> Document extract
==========

Poverty  --  When your fiddlestick hits both sides of the room  --  rdg

I also found that the best high notes could be obtained by a bare fiddlestick!  I used a rosined pipe.  Various sticks were also conducive to various types of skipping, which sound great.  Later, I was to harden up and go small, but in the early stages of my experiments the banquet table fiddle served me admirably.  I left it up at night and barely had room to sleep beside it.

THE FROTTAGE FIDDLE

 

What fun I had with this bow made for playing against things! One cannot help but walk around playing against anything, telephone poles, trees, lamp posts . . . The only problem was that the rails pictured here were painted so that they squeaked a bit on the string/wire.  The sound box is a PET bottle.   If it were attached to a piece of heavy metal or would the vibration would leak less and the noise grow proportionately.  A stiffer and straighter bow would be more controllable, but I could only use what I had on hand, i.e., a skinny bamboo-like cane found in the woods nearby. 

 

 

 

At this time, I began to  imagine a number of people playing together.  A jam session of one strings.  Multi-person chords. Choreographed in festivals, perhaps on a stage, though you couldn't drag me to a theater.

 

 

 

IMAGINED BOW-PICKING FESTIVAL SCENE

 

 

 

 

I have seen two people play a single banjo in a novelty session at a bluegrass festival, but this need not be special "freak" performance.  It could be another form of making music, akin to dancing, where it only made sense together.

Obviously, two-people playing one instrument  would be easiest if the participants did it together with music they already knew.  (Some folk traditions have such percussion playing).  I imagine a festival.  

Note that either person is free to move.  They could take turns with the melody, though only one can pick.

PLAYING LIKE A GATOR

 

True, this is a totally worthless instrument made after finding a badminton racket in the trash.  I'll substitute a better picture later!  All my later experiments and best drawings are not with me at the moment.

 

But there is something to note here.  I am not fiddling with a bow but with teeth on a stick.  Hence the alligator.  (My cat, like Koko the gorilla, was terrified by the alligator who served to guard my computer keyboard.

==========

> Source data

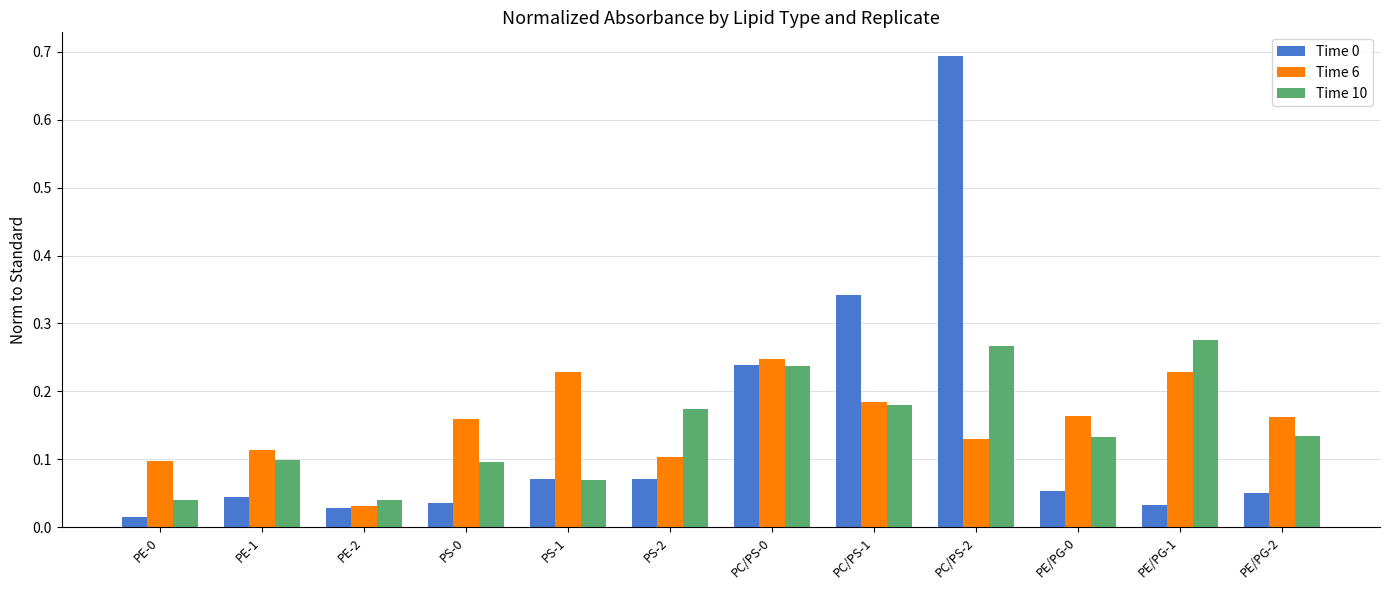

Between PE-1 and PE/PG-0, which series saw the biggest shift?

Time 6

==========

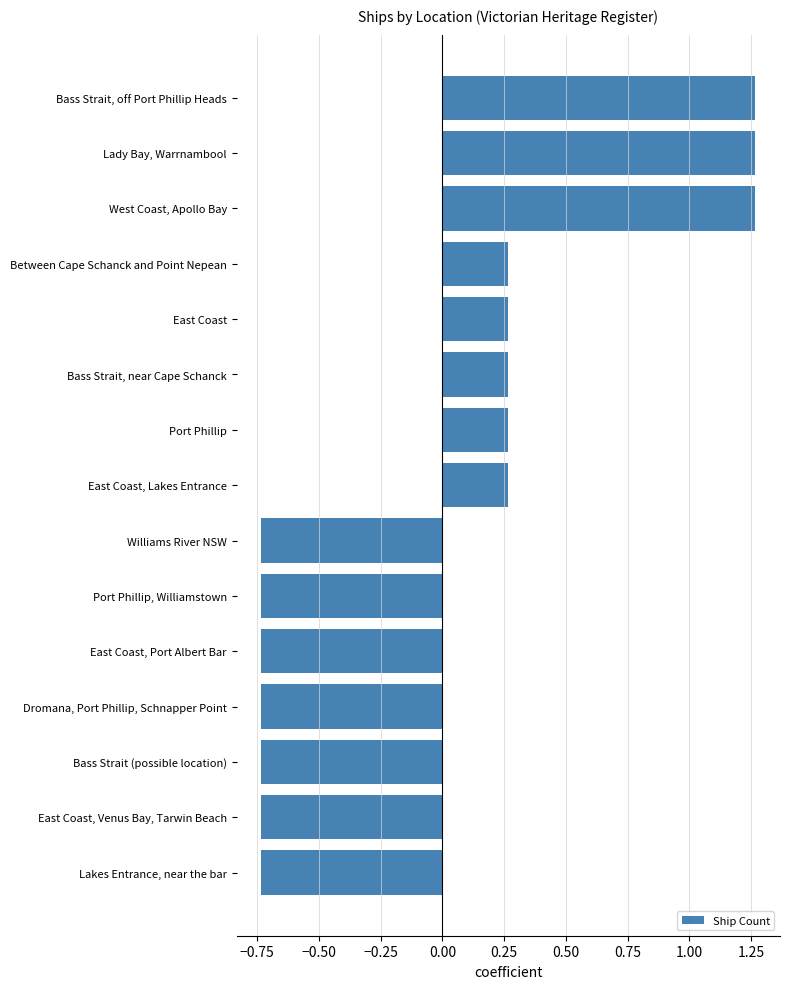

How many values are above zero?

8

==========

> Tasks
**a.** Answer these from the piece on homemade fiddles:
(i) What serves as the sound box of the frottage fiddle?
(ii) Where has the writer seen two people play a single banjo?
(iii) What did the writer find in the trash before making the instrument under "PLAYING LIKE A GATOR"?
**b.** Finish out the piece on homemade fiddles, picking up right after its last sentence.
The rows have nothing to do with this.

> Answers for the exercise
**a.**
(i) A PET bottle.
(ii) In a novelty session at a bluegrass festival.
(iii) A badminton racket.

**b.**
 

The "pickstick" was invented earlier in the month.

PROTOTYPE PICKSTICK

This was my first model of the "pickstick," a device that allowed crisp staccato notes to be rapidly picked.  The next model was about three feet long and had dozens of teeth (hairbrush teeth).

The secret/invention was a slit.  By fixing the back of each tooth/pick to a backing and passing it through a slitted surface (a sort of runner or rails, if you wish) to keep the string from getting caught in the crotch of the tooth and allowing room for said tooth to bend completely flush with the surface, the tooth could simultaneously address the string at a right angle (providing crisp sound) and move as smoothly as a bow, without getting hung up.

At the time I devised this, I did not know about the sticks used to play the tuba marina (a base-like one-string instrument), but they did not make a crisp-sound for the teeth resemble sharp waves and are not perpendicular.  Without the slit, no true multiple picking device is possible.

I applied for a patent with the advice of a patent attorney in Japan, for it was very inexpensive.  Seven years later, the limit for an application for an exam came and I had to give up any hope of patenting, for I did not have the money to spare.  Poverty, again.  While my main interests in music led elsewhere, the principle is solid and would apply to rotary picks as well.

Since then, i have made  more important  inventions, mostly for the fingering hand, and intended for use with invented instruments; but lack of time or money have prevented patenting.   Errrgh!

METAPHORICAL EXCITEMENT

 

The experiment got me intrigued about so many things.  I had instruments so light it made as much sense to move them as to move my left hand, so i ended up moving both.

Usually, we move our hands close in to us to play a high note on a string instrument.  If the instrument is held head up (as is true for the cello or the Chinese fiddle) this means that  the hand is moved down with respect to the earth to raise a note.   But if the instrument was moved instead,

Ah! What metaphorical joy!

 Yes the direction of the movement and the variation in the sound was, for once, the same.

 

I pretty much ruined the pictures in these early notebooks by using a pink pen for the flesh.  Later I learned NEVER to color one's notebook, for one can always make B&W copies and make better pictures with more subtle pastel.

 

BY-PRODUCTS OF THE EXPERIMENT

The unbroken string of experiments did something to my brain,  I found myself doing new things, almost daily.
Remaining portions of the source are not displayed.